Залитое лунным светом ужасное кошачье лицо Сестренки стало последним, что настоящий Гаммич-котенок видел в этом мире. В следующее мгновение он почувствовал, как его обволакивает грязно-черный, ослепляющий дух Сестренки, заменивший дух самого Гаммича. И одновременно услышал крик маленькой девочки – тихий, но отчетливый: «Мама!»
Этот крик способен был поднять Кис-Кис из могилы, а тем более вырвать из сна, пусть даже глубокого, усиленного лекарством. Через мгновение она была уже в детской вместе с наступавшим ей на пятки Старым Конем и тут же взяла Сестренку на руки.

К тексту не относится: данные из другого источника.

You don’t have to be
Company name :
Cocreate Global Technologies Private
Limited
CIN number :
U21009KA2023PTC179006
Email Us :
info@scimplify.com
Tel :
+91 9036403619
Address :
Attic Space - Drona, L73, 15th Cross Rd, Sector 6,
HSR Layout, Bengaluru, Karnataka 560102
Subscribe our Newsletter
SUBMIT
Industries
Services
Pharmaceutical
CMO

Маленькая девочка все так же отчетливо повторяла волшебное слово и чудесным образом сопроводила его просьбой – которую Старый Конь тоже услышал, вне всяких сомнений: «Обними меня крепче!»
И тут Малыш наконец осмелился заплакать, привлекая внимание к царапинам на своих щеках, и Гаммича, как он и предполагал, прогнали в подвал под крики ужаса и отвращения, исходившие главным образом от Кис-Кис.

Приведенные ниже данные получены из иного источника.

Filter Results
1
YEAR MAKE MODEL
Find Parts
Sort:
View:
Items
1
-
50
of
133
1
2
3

Маленький кот не придал этому особого значения. Никакой подвал, даже в десять раз темнее этого, не мог сравниться с мраком духа Сестренки, навсегда окутавшим его, скрывшим все ящики памяти и наклейки на них, безвозвратно стершим даже предвкушение первой чашки кофе и первых слов.
Последнее предвидение Гаммича, прежде чем животная темнота полностью поглотила его, было таким: дух и сознание – увы, не одно и то же, первый можно потерять или принести в жертву, но второе все еще будет обременять тебя.
Старый Конь заметил булавку (и тут же спрятал от Кис-Кис) и понял, что в этой ситуации Гаммич меньше всего подходил на роль козла отпущения. Принося жестяную миску с едой в подвал, где пребывал в изгнании маленький кот, он напускал на себя почти извиняющийся вид. Это утешало Гаммича, хотя и не сильно. В конце концов, размышлял Гаммич в своей новой манере, мрачной и сбивчивой, лучший друг кота – это его хозяин.
С той ночи Сестренка никогда больше не поворачивала назад в своем развитии. За два месяца она сделала успехи в говорении, какие обычно делают за три года. Превратилась в смышленую, проворную и веселую девочку. Хотя Сестренка никому не рассказывала об этом, залитая лунным светом детская и огромная морда Гаммича были первыми ее воспоминаниями. Все, что происходило с ней прежде, погрузилось в чернильную темноту. С Гаммичем она всегда вела себя ласково, но осторожно. И терпеть не могла игру в гляделки.
Через несколько недель Кис-Кис забыла о своих страхах, и Гаммич снова забегал по всему дому. Однако к этому времени трансформация, о которой предупреждал Старый Конь, уже произошла. Гаммич был теперь не котенком, а почти взрослым котом, но приобрел не мрачный или угрюмый, а чрезвычайно важный вид. Временами он был похож на старого пирата, размышляющего о сокровищах, которые никогда уже не откопает, и о полных приключений берегах, до которых никогда уже не доплывет. А иногда при взгляде в его желтые глаза казалось, что там все еще хранятся материалы для книги «Взгляд на жизнь через вертикальные зрачки» – по меньшей мере в трех или четырех томах, – хотя он никогда ее не напишет. Если задуматься, это было в порядке вещей, ведь Гаммич прекрасно сознавал горькую правду: он обречен быть единственным в мире котенком, который не превратился в человека.